内容の根拠になる法律は放送された時点のものであり、その後法律が改正されている場合があります。掲載内容はあくまでも、参考にとどめていただき、実際の対応については弁護士に相談されることをお勧めします。

 【 遺産分割 】

親の面倒を見る約束で相続した財産。約束違反の時は?
相続と扶養のことでお聞きします。
私の父は5年前に死亡しました。そのとき父の遺産は、母と兄と私で相続することになったのですが、母の面倒は兄夫婦が看るということで、母の取り分も兄が相続するということにし、私も同意しました。

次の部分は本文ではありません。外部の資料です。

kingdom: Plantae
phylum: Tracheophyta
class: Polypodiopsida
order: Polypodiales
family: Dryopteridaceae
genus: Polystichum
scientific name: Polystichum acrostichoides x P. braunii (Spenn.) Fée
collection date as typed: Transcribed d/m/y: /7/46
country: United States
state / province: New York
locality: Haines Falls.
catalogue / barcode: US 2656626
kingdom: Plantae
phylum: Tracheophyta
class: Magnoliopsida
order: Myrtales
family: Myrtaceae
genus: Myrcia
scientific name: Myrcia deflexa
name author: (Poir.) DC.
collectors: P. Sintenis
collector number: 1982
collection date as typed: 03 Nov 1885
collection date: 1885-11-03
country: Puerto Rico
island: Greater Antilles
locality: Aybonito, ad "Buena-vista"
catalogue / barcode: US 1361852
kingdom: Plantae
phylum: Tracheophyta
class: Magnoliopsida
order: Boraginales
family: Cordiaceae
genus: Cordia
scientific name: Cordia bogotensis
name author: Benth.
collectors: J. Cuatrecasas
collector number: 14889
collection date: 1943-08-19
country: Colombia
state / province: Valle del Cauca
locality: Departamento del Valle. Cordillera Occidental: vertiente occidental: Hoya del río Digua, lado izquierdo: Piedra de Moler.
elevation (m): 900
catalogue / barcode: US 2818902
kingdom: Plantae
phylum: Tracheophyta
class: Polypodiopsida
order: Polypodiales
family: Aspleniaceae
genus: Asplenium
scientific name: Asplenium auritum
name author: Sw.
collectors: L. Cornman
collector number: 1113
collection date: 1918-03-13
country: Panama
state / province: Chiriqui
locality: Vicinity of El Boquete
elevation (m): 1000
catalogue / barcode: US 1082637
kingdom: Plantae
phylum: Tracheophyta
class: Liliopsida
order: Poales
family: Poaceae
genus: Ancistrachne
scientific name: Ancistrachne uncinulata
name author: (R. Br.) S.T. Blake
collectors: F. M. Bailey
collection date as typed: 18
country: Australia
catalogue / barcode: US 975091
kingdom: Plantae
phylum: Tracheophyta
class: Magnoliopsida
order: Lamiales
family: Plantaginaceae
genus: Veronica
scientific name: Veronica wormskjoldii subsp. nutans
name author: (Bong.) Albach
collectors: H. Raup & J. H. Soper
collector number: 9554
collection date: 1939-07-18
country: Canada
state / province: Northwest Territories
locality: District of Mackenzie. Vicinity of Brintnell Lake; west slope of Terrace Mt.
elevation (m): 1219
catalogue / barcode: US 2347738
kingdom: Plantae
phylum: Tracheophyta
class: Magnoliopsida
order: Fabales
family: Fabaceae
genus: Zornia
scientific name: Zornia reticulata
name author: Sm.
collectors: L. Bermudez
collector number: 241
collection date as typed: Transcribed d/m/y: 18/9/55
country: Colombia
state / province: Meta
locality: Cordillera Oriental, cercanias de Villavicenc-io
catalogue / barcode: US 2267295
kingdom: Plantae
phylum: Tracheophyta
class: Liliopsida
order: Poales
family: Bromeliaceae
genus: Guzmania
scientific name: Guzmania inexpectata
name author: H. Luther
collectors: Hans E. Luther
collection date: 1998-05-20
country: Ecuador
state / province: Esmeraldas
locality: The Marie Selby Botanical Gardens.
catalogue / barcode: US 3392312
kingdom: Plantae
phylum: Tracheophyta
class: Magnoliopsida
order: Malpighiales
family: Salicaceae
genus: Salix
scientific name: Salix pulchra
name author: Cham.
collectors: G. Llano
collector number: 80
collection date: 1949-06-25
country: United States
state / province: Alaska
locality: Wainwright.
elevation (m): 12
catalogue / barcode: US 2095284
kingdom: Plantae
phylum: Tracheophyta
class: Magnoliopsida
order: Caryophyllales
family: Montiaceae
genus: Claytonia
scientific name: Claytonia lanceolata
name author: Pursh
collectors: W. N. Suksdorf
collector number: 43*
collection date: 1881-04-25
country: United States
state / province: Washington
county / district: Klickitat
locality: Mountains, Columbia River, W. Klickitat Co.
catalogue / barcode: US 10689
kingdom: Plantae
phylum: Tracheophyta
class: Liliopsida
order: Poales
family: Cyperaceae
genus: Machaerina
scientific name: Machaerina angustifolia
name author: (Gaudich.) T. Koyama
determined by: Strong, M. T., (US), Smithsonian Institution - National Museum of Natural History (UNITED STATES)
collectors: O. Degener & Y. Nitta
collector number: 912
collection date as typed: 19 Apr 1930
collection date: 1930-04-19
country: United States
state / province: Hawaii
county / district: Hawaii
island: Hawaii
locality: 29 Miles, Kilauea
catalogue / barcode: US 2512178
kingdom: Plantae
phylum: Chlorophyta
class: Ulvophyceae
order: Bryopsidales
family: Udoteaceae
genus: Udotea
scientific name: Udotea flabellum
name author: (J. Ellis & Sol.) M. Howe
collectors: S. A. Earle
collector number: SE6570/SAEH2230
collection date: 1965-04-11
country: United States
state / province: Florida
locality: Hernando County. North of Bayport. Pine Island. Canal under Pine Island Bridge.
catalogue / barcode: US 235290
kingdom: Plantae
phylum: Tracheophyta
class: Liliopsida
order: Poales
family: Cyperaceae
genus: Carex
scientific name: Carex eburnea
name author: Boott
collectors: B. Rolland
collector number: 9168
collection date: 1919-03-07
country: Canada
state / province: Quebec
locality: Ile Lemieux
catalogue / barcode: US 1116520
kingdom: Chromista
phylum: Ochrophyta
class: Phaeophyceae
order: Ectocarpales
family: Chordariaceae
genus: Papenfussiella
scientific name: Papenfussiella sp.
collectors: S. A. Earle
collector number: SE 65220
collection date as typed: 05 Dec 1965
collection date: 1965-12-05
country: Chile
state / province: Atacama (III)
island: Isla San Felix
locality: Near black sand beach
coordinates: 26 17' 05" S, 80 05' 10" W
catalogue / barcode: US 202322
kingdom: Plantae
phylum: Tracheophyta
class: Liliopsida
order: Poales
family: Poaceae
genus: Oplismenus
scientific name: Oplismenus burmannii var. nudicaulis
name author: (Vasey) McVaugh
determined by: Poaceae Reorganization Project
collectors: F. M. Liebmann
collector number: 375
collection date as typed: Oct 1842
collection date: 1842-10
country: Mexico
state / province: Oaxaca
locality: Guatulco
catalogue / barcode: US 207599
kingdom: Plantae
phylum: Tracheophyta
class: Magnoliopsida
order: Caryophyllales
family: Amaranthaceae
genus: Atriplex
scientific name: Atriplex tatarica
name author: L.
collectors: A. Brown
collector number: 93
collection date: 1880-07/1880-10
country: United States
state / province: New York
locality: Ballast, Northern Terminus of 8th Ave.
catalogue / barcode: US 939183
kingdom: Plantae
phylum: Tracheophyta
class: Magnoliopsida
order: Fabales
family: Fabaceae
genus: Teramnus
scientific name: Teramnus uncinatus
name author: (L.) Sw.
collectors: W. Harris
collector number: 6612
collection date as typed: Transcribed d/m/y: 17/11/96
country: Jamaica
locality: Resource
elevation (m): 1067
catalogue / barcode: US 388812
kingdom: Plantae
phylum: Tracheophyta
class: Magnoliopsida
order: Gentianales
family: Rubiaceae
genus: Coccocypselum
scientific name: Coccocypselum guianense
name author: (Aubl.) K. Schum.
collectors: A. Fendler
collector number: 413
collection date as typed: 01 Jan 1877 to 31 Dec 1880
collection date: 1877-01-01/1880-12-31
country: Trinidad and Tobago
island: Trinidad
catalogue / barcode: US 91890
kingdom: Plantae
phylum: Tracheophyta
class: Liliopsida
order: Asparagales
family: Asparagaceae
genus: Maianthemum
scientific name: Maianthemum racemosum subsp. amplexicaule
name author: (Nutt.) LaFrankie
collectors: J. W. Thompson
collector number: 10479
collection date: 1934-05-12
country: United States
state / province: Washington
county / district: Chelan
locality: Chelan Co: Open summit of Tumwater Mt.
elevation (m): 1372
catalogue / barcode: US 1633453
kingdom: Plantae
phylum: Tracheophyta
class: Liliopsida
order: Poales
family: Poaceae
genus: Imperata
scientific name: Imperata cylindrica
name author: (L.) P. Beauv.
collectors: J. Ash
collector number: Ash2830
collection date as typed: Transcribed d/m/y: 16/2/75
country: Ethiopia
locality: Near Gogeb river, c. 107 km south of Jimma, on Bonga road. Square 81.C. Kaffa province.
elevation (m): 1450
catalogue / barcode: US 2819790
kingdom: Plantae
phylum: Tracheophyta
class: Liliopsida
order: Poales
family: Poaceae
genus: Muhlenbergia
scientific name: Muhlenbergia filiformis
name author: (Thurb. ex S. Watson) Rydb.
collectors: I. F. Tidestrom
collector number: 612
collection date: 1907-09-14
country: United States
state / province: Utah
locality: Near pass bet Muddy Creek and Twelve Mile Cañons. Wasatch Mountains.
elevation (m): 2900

しかし、今年になって、母よりも先に兄が病気で死亡してしまったのです。そこで、母の面倒を誰が看るかということで、問題が起こりました。これまで母の面倒を看ていた兄嫁は、同居中、母と折合いが悪かったらしく、兄が死亡したのを機に、兄嫁は実家に戻るというのです。
そうなると、母の面倒は私が看るしかないのですが、死んだ兄が相続した財産は、兄嫁と兄の子供に行くわけで、私としては納得がいきません。せめて遺産を分けてもらうように、兄嫁に求めることはできないのでしょうか?
相談者: 京都府在住の女性(51才)
1.ご相談の件ですが、結論から申し上げると、法律上、兄嫁に兄が相続した遺産を分けてもらうように請求することはできません。
2.まず、父親の遺産については、相続人である母、兄、そして相談者の3名で遺産分割協議の結果、兄が相続し、所有権を取得しました。このとき、兄が母の面倒をみることが前提となっていたとのことですが、そのような話し合いがなされて遺産が分割されたとしても、一度分割され、兄に帰属した父の遺産は、兄の自由な財産になってしまいます。つまり、兄がどのように使おうと自由な財産になってしまうのです。
従って、兄が亡くなれば、兄の財産は、法律上、兄の相続人である兄嫁と子供に相続されてしまいます。これは、母親の面倒を見るためという話し合いがあったとしても、兄の財産になってしまった以上、法律的には、仕方のないことなのです。
では、あなたが母親の面倒を見るために、兄嫁に何か言えるでしょうか。
親の面倒は、第1次的には、子が見なければなりません。他方、兄嫁は、子を差し置いて扶養義務を負うわけではありません。兄嫁は、あくまでも姻族になりますから、血族である子供がいないとか、兄弟がいないなどの場合などに限り扶養義務が出てくることになります。
従って、母親の面倒は、あなたが見なければなりません。そして、この経済的負担については、原則的には、あなたが自分の財産で負担しなければなりません。
母親の面倒をみるためという話し合いの結果、兄が父の遺産を相続し、それを兄の死後、兄嫁が相続したのですが、この財産に目的による制限は法律上は、ありません。つまり、あなたは、法律上、兄嫁に何らの請求権もないことになります。
3.では、このような状態にならないようにするには、どうすればよいでしょうか。
まず、父の死後、遺産分割する段階で、母もきちんと相続すべきです。そして、母、そして、扶養義務者である兄とあなたとの間で、母の面倒を見るのに必要な経費を誰が普段し、またどのように支出するのかを明確に取り決めておく必要があります。例えば、母の面倒をみるのに要する経費については、母の相続分から支出し、その会計などを兄があなたの承諾を得ながら管理することなどです。
4.このようにたとえ、善意の発想で行なったことでも、後の事情によってはそれが報われないことがあります。従って、あとのことをよくよく考えて遺産分割などをしておくべきでしょう。